Presented by Paul Laycock, CERN

Monday, March 12, 2018, 3:00 pm — Small Seminar Room, Bldg. 510

The LHC experiments require huge, ever-increasing volumes of data to explore the frontiers of particle physics, and the grid provides the infrastructure to meet this challenge. Today, even medium sized experiments produce petabytes of data that need to be analysed by international collaborations and the relationship between particle physicists and their data has had to evolve to keep pace. Calibrating and systematically understanding detectors requires detailed information, deep learning algorithms promise to allow us to fully exploit our experiments, and on the other hand we want to analyse our data quickly and be the first to publish.

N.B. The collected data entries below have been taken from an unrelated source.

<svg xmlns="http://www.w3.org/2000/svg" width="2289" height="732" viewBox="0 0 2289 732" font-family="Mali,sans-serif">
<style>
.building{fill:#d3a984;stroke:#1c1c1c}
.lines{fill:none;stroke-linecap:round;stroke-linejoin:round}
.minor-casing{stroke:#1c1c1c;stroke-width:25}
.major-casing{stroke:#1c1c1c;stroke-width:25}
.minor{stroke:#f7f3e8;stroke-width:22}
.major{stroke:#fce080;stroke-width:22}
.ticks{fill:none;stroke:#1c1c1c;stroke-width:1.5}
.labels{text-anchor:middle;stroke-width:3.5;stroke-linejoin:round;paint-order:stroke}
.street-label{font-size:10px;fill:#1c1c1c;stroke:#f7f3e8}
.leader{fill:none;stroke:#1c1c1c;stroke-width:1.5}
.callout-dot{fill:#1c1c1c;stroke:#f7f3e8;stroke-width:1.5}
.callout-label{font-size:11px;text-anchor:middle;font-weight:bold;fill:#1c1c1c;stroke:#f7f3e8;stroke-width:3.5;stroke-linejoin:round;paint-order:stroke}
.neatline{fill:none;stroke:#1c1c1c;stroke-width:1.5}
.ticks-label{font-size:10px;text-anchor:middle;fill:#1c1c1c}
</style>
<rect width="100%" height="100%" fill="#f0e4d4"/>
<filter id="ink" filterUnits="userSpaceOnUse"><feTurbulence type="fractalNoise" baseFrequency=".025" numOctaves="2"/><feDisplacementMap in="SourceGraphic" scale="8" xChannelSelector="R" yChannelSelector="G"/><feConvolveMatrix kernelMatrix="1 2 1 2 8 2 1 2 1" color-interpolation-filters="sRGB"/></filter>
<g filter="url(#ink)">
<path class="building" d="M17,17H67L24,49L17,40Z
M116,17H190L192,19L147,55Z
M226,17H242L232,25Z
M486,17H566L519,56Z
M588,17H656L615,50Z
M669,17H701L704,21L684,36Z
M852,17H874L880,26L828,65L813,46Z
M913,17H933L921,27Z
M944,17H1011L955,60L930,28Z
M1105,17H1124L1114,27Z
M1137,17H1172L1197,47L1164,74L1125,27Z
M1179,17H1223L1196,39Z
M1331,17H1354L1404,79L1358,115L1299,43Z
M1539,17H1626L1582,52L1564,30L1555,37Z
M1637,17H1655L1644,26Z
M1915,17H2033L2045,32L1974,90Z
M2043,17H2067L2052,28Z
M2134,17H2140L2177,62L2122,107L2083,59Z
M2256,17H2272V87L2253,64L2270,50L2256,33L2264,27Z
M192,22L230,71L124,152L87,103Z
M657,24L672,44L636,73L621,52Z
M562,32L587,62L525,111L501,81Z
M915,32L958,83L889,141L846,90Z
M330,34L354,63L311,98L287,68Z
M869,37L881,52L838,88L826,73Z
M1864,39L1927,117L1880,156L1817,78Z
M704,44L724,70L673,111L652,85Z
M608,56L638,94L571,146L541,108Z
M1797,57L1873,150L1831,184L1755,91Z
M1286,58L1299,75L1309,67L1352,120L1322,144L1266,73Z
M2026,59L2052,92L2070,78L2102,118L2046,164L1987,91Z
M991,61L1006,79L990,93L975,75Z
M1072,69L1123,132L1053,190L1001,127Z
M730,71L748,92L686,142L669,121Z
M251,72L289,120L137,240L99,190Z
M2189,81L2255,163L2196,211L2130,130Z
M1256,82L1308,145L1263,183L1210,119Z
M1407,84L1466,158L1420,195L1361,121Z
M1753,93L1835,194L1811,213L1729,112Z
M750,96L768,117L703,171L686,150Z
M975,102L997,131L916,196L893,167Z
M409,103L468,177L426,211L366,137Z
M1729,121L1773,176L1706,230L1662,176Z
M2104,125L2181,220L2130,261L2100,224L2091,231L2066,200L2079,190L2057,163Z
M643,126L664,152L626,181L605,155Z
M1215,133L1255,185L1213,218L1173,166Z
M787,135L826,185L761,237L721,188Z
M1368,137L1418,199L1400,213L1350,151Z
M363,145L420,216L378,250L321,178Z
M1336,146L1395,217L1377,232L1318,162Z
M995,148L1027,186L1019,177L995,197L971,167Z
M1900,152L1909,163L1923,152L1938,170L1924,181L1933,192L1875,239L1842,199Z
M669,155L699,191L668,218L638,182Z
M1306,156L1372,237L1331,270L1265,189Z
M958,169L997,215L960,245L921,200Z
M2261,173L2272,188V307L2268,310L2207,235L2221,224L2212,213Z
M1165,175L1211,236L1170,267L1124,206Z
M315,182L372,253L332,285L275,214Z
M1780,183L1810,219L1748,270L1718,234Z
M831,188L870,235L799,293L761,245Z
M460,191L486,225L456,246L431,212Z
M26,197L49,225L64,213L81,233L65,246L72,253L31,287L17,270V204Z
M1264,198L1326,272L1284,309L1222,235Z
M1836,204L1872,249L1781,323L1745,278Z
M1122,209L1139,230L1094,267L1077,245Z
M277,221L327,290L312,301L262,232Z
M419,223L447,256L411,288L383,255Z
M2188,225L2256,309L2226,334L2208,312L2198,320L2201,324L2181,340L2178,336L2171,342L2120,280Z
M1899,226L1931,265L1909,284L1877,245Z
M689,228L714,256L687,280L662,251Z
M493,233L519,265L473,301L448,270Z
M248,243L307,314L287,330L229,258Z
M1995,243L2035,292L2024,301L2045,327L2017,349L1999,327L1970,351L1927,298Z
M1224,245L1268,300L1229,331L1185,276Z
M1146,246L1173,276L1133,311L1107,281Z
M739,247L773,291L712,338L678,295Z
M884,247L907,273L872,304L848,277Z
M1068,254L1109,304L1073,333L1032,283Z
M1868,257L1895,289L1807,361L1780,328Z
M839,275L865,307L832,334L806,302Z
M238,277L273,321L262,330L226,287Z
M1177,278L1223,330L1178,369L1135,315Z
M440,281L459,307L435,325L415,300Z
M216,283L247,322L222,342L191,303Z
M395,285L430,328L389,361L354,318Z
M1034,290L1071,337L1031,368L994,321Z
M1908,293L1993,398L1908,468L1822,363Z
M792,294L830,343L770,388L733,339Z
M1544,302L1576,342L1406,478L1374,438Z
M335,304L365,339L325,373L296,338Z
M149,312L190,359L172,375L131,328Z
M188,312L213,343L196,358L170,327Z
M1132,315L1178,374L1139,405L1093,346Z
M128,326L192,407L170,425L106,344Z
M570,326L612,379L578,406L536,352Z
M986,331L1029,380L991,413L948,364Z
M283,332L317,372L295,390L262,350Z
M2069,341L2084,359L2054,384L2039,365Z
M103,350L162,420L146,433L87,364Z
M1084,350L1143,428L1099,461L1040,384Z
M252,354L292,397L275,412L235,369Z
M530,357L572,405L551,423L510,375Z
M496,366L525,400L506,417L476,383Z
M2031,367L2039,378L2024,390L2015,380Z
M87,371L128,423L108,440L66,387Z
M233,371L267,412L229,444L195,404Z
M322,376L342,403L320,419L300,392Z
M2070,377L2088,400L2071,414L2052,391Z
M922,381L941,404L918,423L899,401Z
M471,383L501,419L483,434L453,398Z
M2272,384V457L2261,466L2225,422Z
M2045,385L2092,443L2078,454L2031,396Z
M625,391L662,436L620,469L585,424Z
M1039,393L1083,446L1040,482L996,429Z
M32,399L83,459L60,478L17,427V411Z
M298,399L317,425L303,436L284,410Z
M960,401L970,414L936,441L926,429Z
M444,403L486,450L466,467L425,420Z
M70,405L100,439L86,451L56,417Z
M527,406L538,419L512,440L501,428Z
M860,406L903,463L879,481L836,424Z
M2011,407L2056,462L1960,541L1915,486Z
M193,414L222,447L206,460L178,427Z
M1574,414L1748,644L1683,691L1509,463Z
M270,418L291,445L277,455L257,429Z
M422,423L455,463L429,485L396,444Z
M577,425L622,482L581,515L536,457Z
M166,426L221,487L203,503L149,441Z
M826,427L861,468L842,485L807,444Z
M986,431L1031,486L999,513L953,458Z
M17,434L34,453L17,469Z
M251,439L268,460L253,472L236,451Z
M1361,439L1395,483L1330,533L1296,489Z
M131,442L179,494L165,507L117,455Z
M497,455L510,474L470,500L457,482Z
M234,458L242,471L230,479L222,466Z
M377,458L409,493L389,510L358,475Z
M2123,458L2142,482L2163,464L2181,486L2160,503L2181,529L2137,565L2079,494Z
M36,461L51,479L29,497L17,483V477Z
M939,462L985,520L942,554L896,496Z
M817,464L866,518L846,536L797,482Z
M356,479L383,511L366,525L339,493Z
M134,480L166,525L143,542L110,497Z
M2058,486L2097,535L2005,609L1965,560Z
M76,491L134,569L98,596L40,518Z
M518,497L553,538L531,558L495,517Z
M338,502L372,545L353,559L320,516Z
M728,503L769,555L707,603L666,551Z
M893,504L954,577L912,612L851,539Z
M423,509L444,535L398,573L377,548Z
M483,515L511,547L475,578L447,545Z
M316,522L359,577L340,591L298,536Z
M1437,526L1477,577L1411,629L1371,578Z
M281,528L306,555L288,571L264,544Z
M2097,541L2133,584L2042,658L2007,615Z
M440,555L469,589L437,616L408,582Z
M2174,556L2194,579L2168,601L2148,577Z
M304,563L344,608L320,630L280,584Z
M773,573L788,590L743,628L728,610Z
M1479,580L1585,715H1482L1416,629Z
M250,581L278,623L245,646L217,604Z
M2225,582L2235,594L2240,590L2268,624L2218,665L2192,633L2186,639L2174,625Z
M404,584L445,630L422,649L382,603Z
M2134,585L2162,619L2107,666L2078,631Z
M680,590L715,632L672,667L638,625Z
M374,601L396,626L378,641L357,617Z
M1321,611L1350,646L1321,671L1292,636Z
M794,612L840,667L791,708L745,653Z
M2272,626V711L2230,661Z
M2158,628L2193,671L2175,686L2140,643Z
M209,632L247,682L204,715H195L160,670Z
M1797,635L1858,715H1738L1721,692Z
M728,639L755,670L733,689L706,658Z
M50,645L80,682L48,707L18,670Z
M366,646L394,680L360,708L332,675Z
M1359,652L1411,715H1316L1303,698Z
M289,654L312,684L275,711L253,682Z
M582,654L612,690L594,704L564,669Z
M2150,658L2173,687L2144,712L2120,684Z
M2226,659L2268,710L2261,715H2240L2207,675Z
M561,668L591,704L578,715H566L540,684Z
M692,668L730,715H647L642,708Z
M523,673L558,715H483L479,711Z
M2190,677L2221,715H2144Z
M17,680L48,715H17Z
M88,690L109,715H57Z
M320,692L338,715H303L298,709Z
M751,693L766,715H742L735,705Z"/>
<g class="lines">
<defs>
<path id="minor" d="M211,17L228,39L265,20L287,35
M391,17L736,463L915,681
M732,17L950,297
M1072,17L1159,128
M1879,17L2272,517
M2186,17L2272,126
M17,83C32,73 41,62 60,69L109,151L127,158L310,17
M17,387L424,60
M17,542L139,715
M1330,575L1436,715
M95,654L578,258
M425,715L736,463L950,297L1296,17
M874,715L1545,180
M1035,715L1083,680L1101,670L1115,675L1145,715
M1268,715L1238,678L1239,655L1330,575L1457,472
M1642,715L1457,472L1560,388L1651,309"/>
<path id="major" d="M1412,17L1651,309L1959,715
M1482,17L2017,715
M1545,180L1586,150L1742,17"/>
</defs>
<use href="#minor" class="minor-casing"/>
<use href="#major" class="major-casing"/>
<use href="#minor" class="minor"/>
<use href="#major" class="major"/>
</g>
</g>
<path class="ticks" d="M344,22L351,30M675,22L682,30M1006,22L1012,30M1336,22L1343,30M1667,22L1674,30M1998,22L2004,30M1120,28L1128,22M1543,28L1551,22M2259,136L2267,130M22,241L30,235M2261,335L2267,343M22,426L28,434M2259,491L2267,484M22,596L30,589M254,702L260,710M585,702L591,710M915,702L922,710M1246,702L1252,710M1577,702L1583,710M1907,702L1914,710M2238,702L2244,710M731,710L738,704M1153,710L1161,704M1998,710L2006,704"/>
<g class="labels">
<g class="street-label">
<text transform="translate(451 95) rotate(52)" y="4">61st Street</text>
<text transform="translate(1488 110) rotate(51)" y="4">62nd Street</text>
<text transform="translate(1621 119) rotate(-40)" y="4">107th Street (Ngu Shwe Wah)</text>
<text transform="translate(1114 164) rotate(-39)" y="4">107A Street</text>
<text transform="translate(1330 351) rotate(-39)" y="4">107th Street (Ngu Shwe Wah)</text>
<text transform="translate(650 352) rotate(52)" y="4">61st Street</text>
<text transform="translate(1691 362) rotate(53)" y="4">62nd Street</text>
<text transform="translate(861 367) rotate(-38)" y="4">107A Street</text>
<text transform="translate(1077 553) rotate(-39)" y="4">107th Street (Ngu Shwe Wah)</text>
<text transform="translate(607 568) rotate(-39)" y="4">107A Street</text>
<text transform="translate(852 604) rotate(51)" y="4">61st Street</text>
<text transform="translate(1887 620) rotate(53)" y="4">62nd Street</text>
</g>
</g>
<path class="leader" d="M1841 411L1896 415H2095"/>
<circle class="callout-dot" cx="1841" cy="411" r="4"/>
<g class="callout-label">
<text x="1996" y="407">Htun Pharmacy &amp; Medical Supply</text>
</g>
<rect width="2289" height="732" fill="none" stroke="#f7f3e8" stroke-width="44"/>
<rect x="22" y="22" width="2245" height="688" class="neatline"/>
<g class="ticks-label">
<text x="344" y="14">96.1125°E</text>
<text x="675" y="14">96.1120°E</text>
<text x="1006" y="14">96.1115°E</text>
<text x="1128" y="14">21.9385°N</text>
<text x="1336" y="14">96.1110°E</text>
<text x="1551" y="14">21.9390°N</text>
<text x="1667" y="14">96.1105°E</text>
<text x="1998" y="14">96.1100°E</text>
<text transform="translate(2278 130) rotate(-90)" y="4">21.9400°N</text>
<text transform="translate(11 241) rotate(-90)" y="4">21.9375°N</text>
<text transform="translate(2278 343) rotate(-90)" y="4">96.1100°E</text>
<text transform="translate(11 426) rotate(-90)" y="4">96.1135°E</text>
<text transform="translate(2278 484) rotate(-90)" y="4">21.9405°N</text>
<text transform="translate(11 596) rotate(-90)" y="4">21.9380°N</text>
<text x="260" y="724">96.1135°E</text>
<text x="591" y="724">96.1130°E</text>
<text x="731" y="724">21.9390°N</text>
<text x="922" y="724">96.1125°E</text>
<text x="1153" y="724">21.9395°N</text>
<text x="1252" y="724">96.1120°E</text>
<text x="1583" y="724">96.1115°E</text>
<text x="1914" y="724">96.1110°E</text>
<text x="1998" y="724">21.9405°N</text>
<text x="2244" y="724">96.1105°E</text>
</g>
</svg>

This talk will first describe how, shortly after the Higgs discovery, ATLAS realised that the way that analysis was done had to change, and will briefly illustrate what those changes entailed. Next, the NA62 experiment will be described. Recording a billion events per day, NA62 aims to measure the very rare decay of a charged kaon to a charged pion and two neutrinos. The collaboration had to quickly implement petabyte scale data processing infrastructure to perform the sub-nanosecond calibrations needed to challenge the 10% precision of the theory prediction.